The man called her child though they had been born within the same eon. He caressed the  scroll between his fingers and finally slid his eyes open to rest upon the words which had been  etched so carelessly onto the parchment. Ink leaching into his mind as parasitic as he had once  been in his past life. A thirst for knowledge as unquenchable as the legend of the fallen dessert. 

I yearned to scream at the man. I longed to shout at the top of my lungs, as much as my  body could handle, but I fell silent and became a phantom etched into the walls of the library as  the words he carried into the scroll. 

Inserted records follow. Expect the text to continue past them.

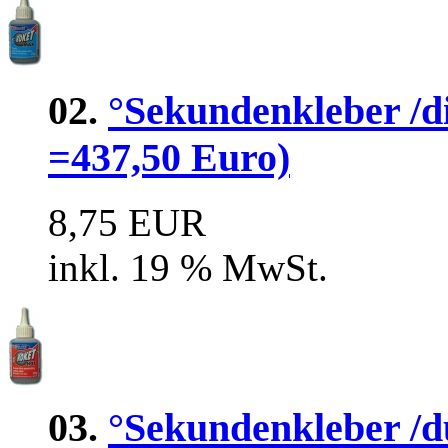
02.
°Sekundenkleber /di
=437,50 Euro)
8,75 EUR
inkl. 19 % MwSt.
03.
°Sekundenkleber /dü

We didn’t have much more time before everything would crumble. There was never  enough time. I reached into my chest and pulled out one of my ribs. I ignited it and as it erupted  into flames I wondered if we’d all be able to live in harmony. How many more ribs shall I break  before all the scrolls topple down with me? 

Time is but a figment of human creation, but my time has fallen short. Hence now I wait  and watch and relinquish control to the souls around me immersed in their flesh and blood.  Taking for granted the little time they have left; with no understanding that we can’t live a few  hundred years.